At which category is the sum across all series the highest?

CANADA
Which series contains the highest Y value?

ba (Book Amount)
--
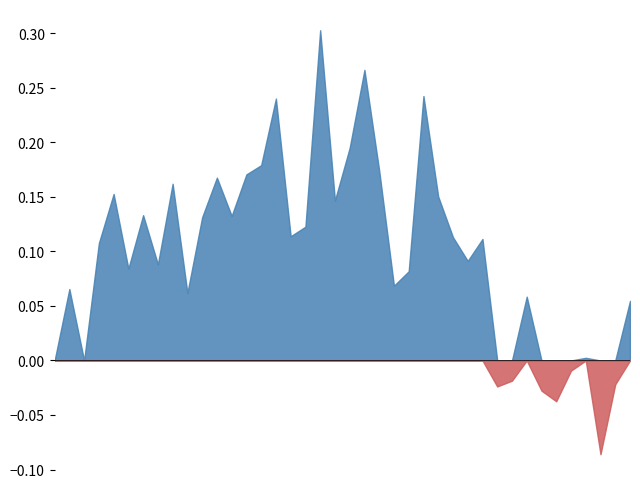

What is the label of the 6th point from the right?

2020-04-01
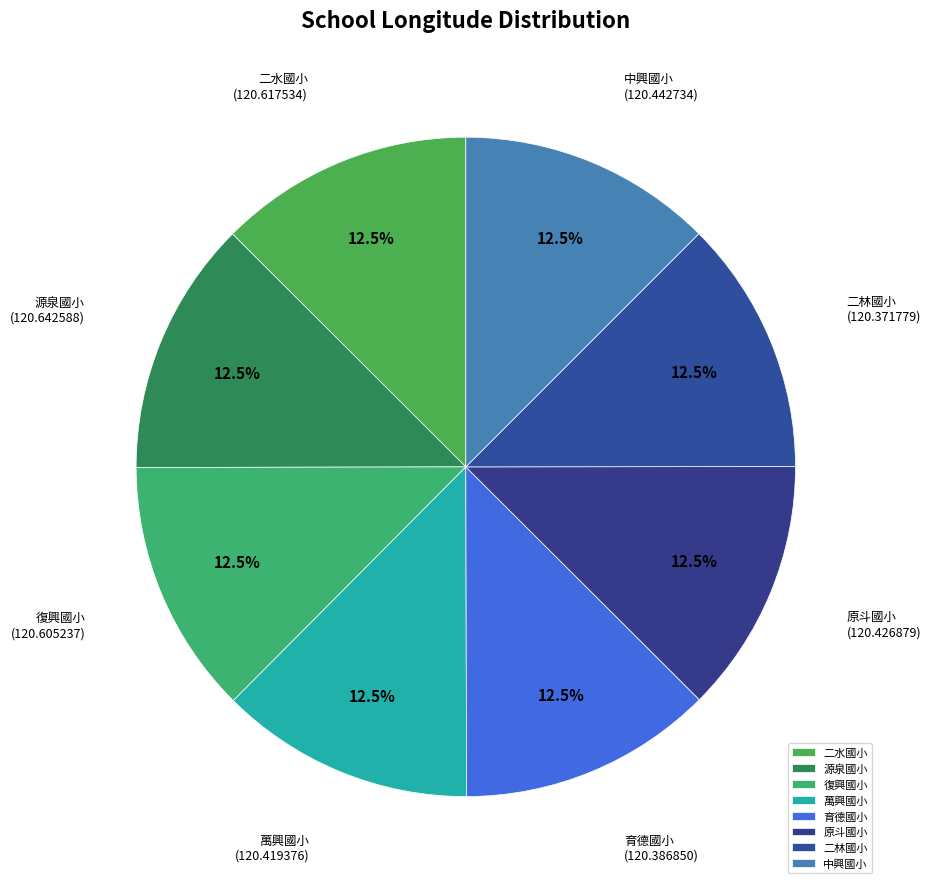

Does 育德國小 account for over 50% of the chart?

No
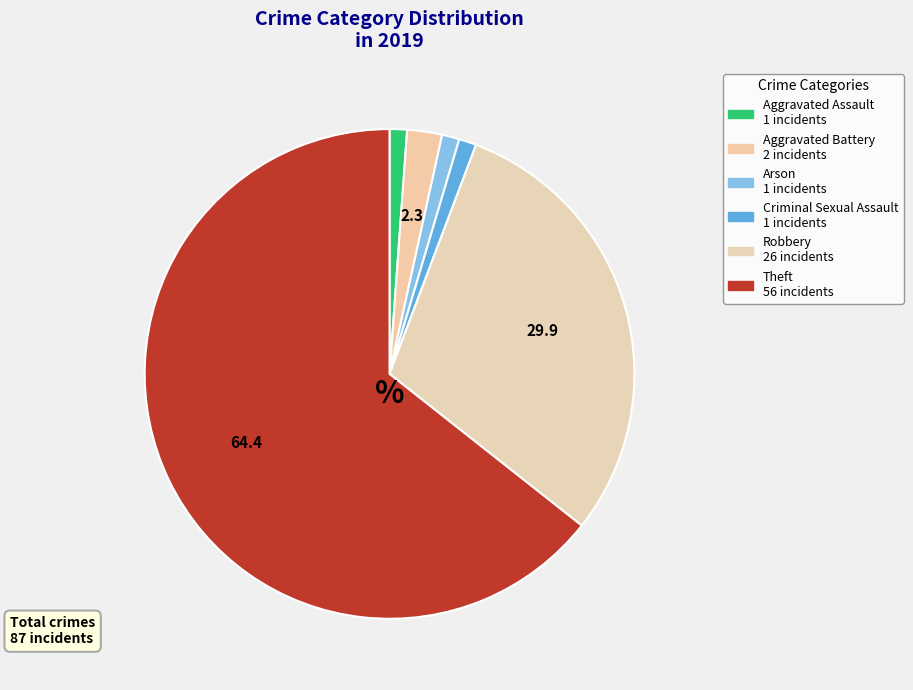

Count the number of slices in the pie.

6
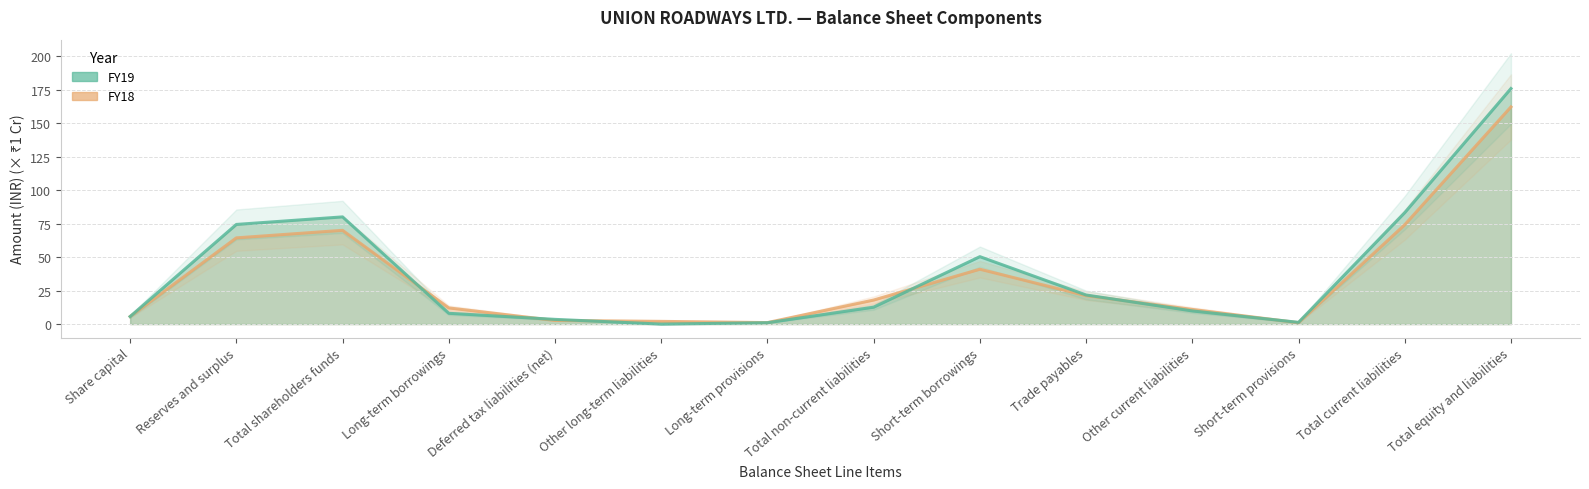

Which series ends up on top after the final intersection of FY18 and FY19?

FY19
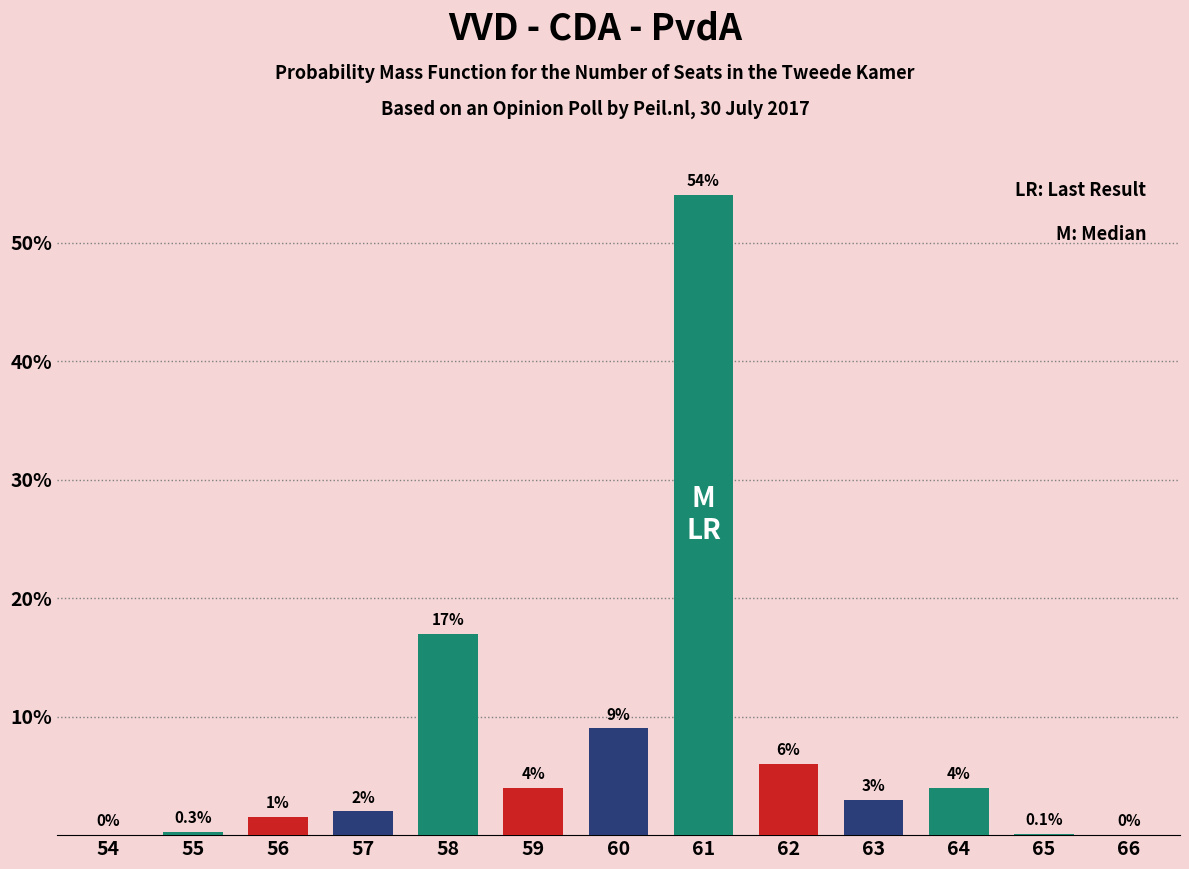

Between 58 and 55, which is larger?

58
--
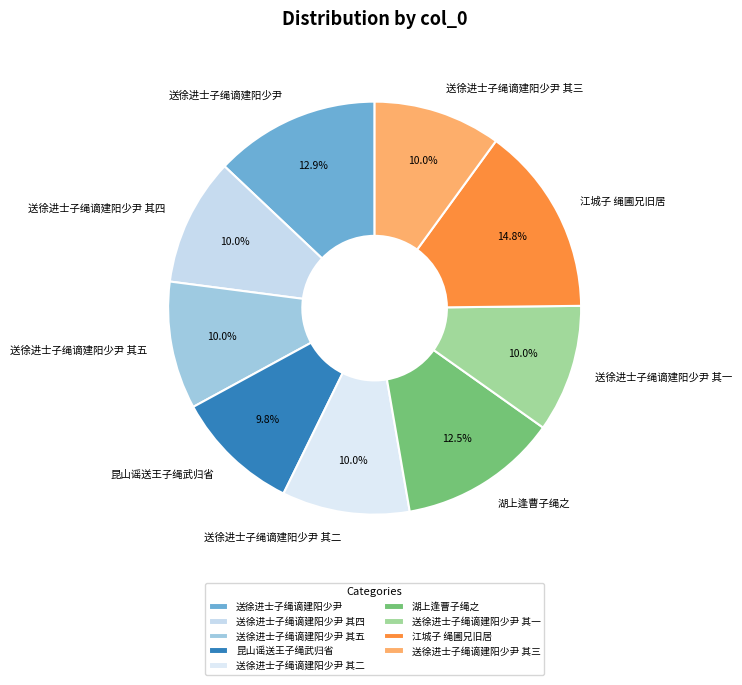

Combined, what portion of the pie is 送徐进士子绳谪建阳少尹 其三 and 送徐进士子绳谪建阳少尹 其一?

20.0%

### [Problem statement]
Can you reproduce the listing word for word, starting at the line containing "Which series ends" and ending at the line containing "Between 58 and 55, which is larger?", with the pictures left out?

### [Answer for the task]
Which series ends up on top after the final intersection of FY18 and FY19?

FY19

Between 58 and 55, which is larger?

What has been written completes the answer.